*** Given passage ***

Today marks 19 years since the darkest night in Ghanaian football at Accra Sports Stadium in the evening of Wednesday 9 May 2001, when 127 fans lost their lives during a league match between Hearts of Oak and perennial rivals Asante Kotoko.
In addition to the deaths, 50 fans were injured when police fired teargas in an attempt to quell violence at the 40,000-capacity stadium. Several women were among those who died in a sad event that has been described as Africa’s worst football disaster.
The game had about five minutes left when Kotoko fans – whose team were losing 2-1 – started ripping off chairs from one stand and hurling them onto the pitch.
Police used tear gas in an effort to control the crowd, but this appears to have created panic and led to a stampede. The gates to the stadium were reportedly locked shut and the fans had nowhere to seek refuge thus the stampede occurred.
One of the fans who witnessed the fatal incident told the BBC, “The fighting started when supporters started breaking the chairs and throwing the pieces onto the pitch.
“The police started firing tear gas into the stands … what saved me was I just moved my shirt and used it to cover my mouth.”
Both the dead and unconscious were mixed and bundled together into car trunks and ambulances, and rushed to major hospitals.
Relatives filled the health facilities frantically searching for their loved ones as they wept uncontrollably.
Abdul Mohammed survived the disaster, and who, it’s believed, had already been placed in a morgue as the medical practitioner had been overwhelmed by the high number of patients at one of the hospitals in Accra.
“It was only God. I would have been counted among the dead. That nightmare still haunts me. I sometimes hear and see dying people screaming at that stand in my dreams. I’ll never forget. It was horror,” he told Goal.com 10 years after the fateful incident.
“A lot of people were on top of me that night. Blood was all over as people were crushed to death. I tried to force myself out, but my strength had gone. I didn’t know how I passed out. It was a big miracle for me to have my eyes opened at the mortuary, else I would have been buried alive.”
Trouble had been anticipated ahead of the game, and the authorities had taken extra security measures to prevent the disaster.

*** End of Given passage ***

Exercise directions: Please continue the article on the Accra Sports Stadium disaster from its last sentence. The records are separate material, unrelated to the article on the Accra Sports Stadium disaster.

*** Recorded information ***

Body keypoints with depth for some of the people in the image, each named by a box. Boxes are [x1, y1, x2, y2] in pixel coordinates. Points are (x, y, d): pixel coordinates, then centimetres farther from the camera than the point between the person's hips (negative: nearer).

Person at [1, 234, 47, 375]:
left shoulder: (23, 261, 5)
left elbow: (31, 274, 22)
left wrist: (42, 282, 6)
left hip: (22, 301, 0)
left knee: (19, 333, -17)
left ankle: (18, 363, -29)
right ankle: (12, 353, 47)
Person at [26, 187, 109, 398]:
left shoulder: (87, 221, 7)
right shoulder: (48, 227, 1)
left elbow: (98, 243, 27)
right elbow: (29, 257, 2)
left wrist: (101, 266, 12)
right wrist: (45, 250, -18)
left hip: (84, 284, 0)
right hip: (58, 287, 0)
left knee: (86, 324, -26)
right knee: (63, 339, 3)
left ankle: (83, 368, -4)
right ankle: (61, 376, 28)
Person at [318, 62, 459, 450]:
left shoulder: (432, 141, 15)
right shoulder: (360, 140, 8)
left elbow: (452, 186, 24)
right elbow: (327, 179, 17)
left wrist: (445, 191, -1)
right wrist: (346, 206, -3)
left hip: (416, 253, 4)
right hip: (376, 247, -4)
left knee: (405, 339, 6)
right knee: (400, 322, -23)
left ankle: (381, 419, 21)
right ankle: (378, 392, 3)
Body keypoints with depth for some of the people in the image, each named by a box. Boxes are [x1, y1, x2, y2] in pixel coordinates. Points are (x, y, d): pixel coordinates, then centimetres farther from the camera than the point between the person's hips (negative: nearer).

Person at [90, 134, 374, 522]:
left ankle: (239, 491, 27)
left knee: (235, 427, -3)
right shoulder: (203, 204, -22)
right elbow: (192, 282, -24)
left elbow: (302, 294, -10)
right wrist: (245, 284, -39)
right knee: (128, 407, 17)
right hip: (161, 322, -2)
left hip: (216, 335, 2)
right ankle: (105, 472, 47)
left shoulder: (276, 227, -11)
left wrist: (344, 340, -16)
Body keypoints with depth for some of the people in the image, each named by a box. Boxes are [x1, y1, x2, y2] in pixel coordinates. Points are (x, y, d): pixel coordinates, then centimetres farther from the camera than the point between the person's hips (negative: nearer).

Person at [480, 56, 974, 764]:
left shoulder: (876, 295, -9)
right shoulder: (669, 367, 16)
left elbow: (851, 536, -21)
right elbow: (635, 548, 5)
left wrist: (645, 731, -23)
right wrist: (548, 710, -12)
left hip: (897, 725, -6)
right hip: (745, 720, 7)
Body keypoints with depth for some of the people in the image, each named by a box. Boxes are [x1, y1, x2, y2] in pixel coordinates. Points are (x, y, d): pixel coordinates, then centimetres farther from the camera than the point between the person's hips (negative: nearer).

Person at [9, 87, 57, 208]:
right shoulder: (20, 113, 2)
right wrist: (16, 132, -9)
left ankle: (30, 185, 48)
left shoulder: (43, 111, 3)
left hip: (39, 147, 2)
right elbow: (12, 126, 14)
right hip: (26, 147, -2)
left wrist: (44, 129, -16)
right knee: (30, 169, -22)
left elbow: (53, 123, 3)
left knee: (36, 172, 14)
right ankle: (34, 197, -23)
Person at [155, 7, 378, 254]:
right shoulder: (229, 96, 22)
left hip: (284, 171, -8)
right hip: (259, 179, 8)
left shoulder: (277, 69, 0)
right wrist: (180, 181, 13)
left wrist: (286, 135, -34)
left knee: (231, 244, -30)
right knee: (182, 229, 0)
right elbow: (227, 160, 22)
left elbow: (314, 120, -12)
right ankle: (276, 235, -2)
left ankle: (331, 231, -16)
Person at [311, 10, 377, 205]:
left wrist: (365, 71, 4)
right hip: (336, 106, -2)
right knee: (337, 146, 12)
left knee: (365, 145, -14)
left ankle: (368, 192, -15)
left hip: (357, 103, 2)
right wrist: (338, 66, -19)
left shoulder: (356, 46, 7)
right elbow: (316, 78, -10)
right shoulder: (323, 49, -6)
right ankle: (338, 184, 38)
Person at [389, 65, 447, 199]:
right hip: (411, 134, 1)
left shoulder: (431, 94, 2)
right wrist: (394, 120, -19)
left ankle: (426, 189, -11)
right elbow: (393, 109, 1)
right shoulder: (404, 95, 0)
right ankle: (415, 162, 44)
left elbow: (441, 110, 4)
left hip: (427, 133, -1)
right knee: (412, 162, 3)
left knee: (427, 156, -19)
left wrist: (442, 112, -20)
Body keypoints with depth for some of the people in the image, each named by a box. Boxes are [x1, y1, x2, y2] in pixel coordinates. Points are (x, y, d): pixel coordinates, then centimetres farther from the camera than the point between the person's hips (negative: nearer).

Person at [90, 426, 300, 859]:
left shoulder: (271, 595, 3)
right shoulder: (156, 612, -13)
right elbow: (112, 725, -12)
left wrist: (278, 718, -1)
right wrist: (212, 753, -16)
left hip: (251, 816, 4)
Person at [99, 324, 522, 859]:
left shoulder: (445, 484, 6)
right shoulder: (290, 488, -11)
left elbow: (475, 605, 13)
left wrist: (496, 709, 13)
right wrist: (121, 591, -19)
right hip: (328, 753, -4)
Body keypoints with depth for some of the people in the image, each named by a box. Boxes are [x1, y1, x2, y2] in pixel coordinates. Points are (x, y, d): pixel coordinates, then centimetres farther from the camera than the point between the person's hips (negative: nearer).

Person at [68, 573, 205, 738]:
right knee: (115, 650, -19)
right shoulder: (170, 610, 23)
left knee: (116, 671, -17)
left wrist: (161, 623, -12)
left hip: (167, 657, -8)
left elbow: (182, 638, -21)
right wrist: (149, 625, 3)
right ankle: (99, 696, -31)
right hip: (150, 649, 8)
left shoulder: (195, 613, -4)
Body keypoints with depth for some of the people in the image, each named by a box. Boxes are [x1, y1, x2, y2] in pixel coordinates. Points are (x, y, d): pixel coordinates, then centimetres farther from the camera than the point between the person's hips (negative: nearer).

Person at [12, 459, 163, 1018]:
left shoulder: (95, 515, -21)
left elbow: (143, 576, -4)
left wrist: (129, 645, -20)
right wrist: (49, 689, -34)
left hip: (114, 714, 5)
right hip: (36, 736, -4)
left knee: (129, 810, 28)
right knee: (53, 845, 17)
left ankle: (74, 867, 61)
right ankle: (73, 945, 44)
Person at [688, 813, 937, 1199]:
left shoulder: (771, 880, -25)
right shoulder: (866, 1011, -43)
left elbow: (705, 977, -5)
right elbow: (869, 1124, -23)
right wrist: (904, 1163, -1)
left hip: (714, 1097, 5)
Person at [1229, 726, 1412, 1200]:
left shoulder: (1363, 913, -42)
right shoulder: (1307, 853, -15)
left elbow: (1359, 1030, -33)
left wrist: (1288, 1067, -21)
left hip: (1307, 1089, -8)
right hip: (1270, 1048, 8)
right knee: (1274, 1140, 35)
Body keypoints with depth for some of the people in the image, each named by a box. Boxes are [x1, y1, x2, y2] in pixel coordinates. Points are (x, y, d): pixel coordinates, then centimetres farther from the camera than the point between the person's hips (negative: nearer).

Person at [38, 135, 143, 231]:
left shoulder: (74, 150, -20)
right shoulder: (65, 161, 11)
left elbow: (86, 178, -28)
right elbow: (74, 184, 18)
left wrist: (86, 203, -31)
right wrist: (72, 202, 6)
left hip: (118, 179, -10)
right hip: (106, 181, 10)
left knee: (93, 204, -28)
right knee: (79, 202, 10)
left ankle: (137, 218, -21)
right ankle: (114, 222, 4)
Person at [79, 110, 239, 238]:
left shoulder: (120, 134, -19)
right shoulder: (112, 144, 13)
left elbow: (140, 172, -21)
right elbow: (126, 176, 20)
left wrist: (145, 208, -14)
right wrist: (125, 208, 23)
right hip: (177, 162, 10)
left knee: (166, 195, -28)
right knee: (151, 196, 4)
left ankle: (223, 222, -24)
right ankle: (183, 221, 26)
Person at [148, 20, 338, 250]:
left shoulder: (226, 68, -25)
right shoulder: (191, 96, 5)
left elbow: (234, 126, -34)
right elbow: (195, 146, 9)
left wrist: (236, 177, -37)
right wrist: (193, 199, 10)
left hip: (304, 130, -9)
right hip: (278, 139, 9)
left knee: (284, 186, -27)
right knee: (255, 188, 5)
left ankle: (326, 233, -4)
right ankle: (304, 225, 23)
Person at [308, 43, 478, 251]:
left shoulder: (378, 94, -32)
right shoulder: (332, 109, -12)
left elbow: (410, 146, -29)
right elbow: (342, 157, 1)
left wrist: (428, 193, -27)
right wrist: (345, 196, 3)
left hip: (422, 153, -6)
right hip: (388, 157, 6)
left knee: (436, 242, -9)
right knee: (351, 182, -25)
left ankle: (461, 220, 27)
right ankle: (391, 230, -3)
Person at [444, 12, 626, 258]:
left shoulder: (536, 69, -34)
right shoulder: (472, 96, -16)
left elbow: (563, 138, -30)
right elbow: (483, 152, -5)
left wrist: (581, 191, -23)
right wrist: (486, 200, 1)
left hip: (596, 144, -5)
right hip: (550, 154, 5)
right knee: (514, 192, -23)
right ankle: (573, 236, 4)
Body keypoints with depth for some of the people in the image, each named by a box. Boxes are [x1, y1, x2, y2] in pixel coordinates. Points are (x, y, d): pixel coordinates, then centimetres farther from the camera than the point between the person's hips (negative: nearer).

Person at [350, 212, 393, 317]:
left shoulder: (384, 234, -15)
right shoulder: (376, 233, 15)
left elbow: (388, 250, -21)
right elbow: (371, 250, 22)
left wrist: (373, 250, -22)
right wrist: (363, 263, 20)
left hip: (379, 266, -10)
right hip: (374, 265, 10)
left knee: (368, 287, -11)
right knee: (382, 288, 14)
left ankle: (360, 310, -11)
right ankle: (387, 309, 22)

*** End of Recorded information ***

Output:
But a commission of inquiry set up to probe the cause of the incident blamed the police for excessive use of force.
Also in its interim report, the commission noted that no ambulances were on standby at the crowded stadium, the facility clinic was closed and there were no security guards at the exits.
Survivors’ accounts at the commission sittings revealed that they begged the police not to fire tear gas into the crowd but their pleas went unheeded.
Thus the commission recommended charges against six police officers on 127 counts of manslaughter for their complicity in the disaster.
But three years later the officers were discharged after a seven-member jury returned a verdict of not guilty.
John Asare Naami, Edward Faakyi Kumi, Francis Ayittey Aryee, Frank Awu, Benjamin B. Bakomora, all Assistant Superintendents of Police and Chief Superintendent of Police Koranteng Mintah were released after the prosecution failed to prove its case.
The judges noted that that the Officers were duty-bound and were acting lawfully by dispersing the rampaging fans that were destroying public property.
Ghana Football Association learnt a lot from the incident and since then games between Hearts of Oak and Asante Kotoko no longer take place at night.
A monument was later constructed at the main entrance of the Accra sports stadium in memory of those who perished during the disaster.
And as the West African nation marks the 19th anniversary, the best tribute that Ghanaian football can pay the departed souls is to ensure that no tragedy of that magnitude occurs again.